AssetCo Sells Fire Engine Maintenance Company For £2

Rachel Holdsworth
By Rachel Holdsworth Last edited 77 months ago
AssetCo Sells Fire Engine Maintenance Company For £2

We've known for some time that AssetCo, the company responsible for the leasing and maintenance of London's fire engines, was in financial trouble. Yesterday, it sold the part of its company running contracts with London and Lincolnshire fire authorities to a private equity firm called AB&A Investments for £2.

On the face of it, that's pretty shocking. But it's interesting to note that this isn't the first time the contract's been sold – it is, in fact, the third (PDF). Nor has ownership of the fire engines changed – they're actually owned by Lloyds Bank, and AssetCo (now AB&A) held what we can think of as a mortgage on them. Staff and management remain in place; what's important is the performance, and we understand that there had been a small drop in availability of vehicles over the last 6-12 months (from very high targets). A change of ownership – removing AssetCo's troubles from the equation – could help that.
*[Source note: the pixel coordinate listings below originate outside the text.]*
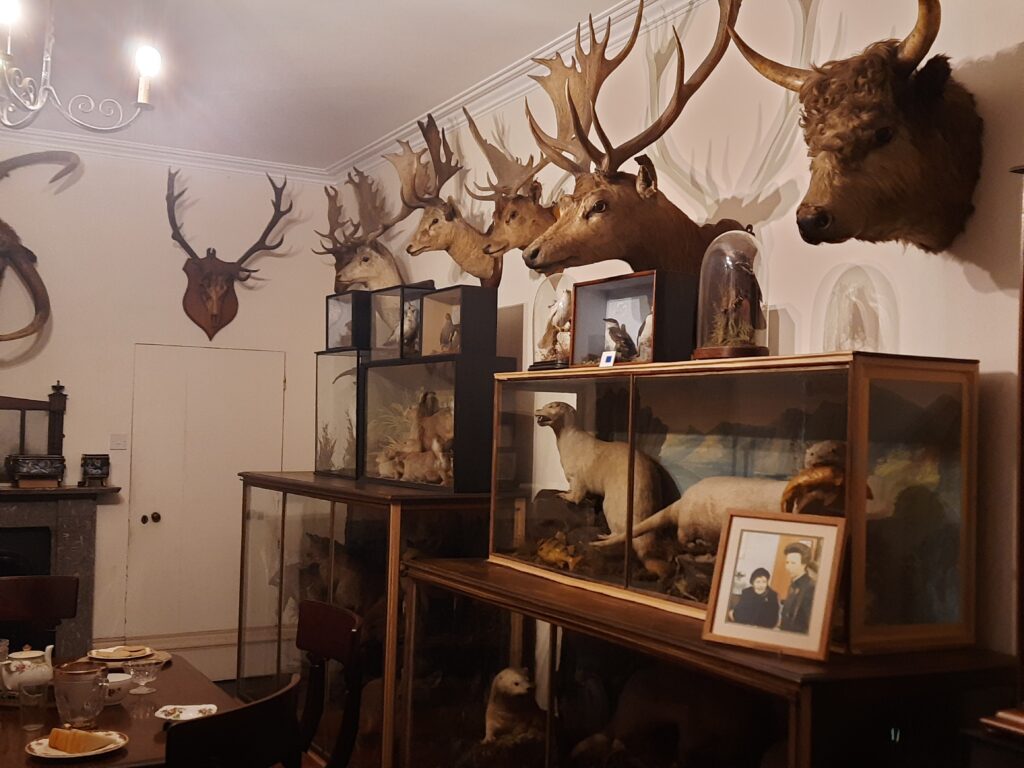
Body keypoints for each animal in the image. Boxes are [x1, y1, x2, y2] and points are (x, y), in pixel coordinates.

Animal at [536, 405, 663, 573]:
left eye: (551, 406)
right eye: (544, 406)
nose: (537, 410)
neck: (571, 443)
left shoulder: (577, 476)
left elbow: (577, 495)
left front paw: (563, 495)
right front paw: (567, 492)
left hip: (611, 505)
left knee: (619, 532)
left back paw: (603, 537)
The Fire Brigade Union says the sale risks public safety, but London Fire Brigade Commissioner Ron Dobson has said

The sale of AssetCo’s UK interests has no effect whatsoever on the London Fire Brigade or its fire engines, which continue to be maintained and available as usual. I have met with the new owners of AssetCo London, AB&A Investments Limited, and received every assurance that it is committed to maintaining and improving the service the London Fire Brigade receives.
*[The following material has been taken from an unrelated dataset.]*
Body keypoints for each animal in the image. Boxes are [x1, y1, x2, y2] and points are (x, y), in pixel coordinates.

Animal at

Perhaps the biggest question is: who is AB&A? Nobody at City Hall seems to know much about the company, and Google knows even less. It's taken on a business carrying significant liabilities (hence the £2 price tag; AssetCo basically begging someone to take it off its hands). Presumably AB&A thinks it can make a profit where AssetCo failed. This game of contract pass the parcel is a part of PFI that we shouldn't forget; just because something's sold off to one company, doesn't necessarily mean it stays with them.